The German newspaper called Deutsche Welle posted a story last Thursday about the American media. The headline of the story was “US journalists trade independence for access.” The article points out that in Germany it is not unusual to require authorization before interviews can be published, but that America is moving in that direction.

The article reports:

But in the United States, the balance of power between the journalist and the politician has increasingly shifted in favor of the latter. According to a July 15 report by Jeremy W. Peters of the New York Times, political journalists in Washington are increasingly trading their editorial independence for high-level access to members of the Obama administration.

Quotes gleaned from administration officials by a reporter are not just reviewed by the publication’s editor, they are often sent to the very same officials for approval – and even redaction – before going to print.

According to Stephen Ward, there is a growing and unhealthy “pressure on journalists and … on news organizations to get the story, to be first, to be the first tweet.”

“The officials who know this are quite aware that in this era of 24 hours news, access is king,” Ward, the director of the Center for Journalism Ethics at the University of Wisconsin-Madison, told DW. “This is just a game of access – it’s as old as journalism.”

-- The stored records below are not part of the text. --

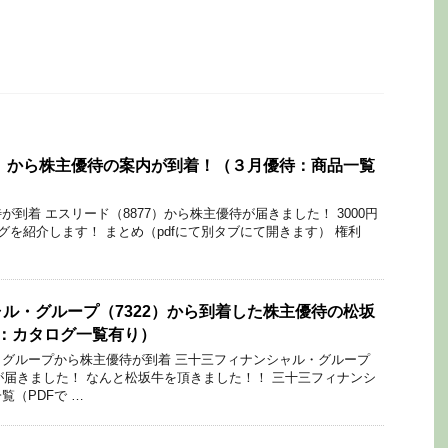
7）から株主優待の案内が到着！（３月優待：商品一覧
到着 エスリード（8877）から株主優待が届きました！ 3000円
グを紹介します！ まとめ（pdfにて別タブにて開きます） 権利
ル・グループ（7322）から到着した株主優待の松坂
：カタログ一覧有り）
グループから株主優待が到着 三十三フィナンシャル・グループ
待が届きました！ なんと松坂牛を頂きました！！ 三十三フィナンシ
覧（PDFで …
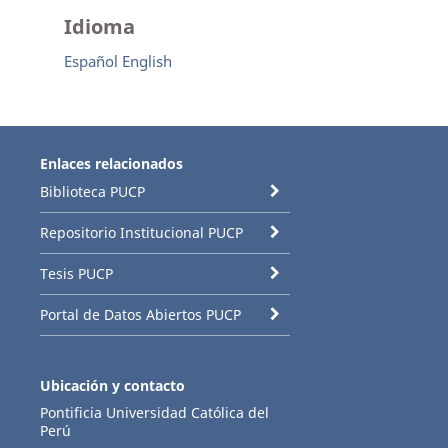
Idioma
Español
English
Enlaces relacionados
Biblioteca PUCP
Repositorio Institucional PUCP
Tesis PUCP
Portal de Datos Abiertos PUCP
Ubicación y contacto
Pontificia Universidad Católica del
Perú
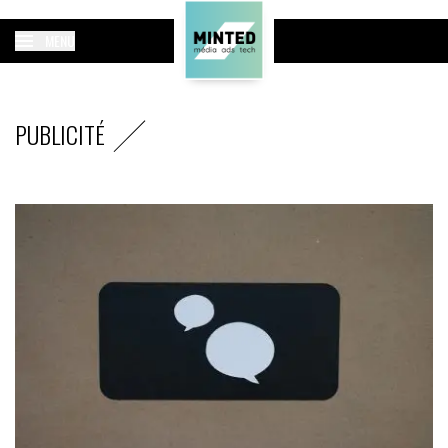
MENU
PUBLICITÉ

Access may partially explain the leftward tilt of American journalism, but I think there is also another explanation. Since the 1960’s our colleges have shifted to the political left. They have reflected the political and social upheaval of that time. The professors of today are often the students of that era or were educated after the our college campuses turned left. The inmates are running the asylum.

The article concludes:

Ultimately, journalists must assume much of the responsibility for the weakening of their editorial independence, according to Ward. He argues that they have increasingly bought into a partisan political game that revels in scandal at the sake of context.

“We are never going to get rid of all the tweets and the 24-hour business – all the fast-food journalism that we are seeing,” Ward said. “But we can at the core of political discourse maintain certain sources of news and analysis that are informed and not breathless – (that are) thoughtful.”

Our republic depends on a honest mainstream media. It is distressing that at this time we have to turn to the alternative media for the truth.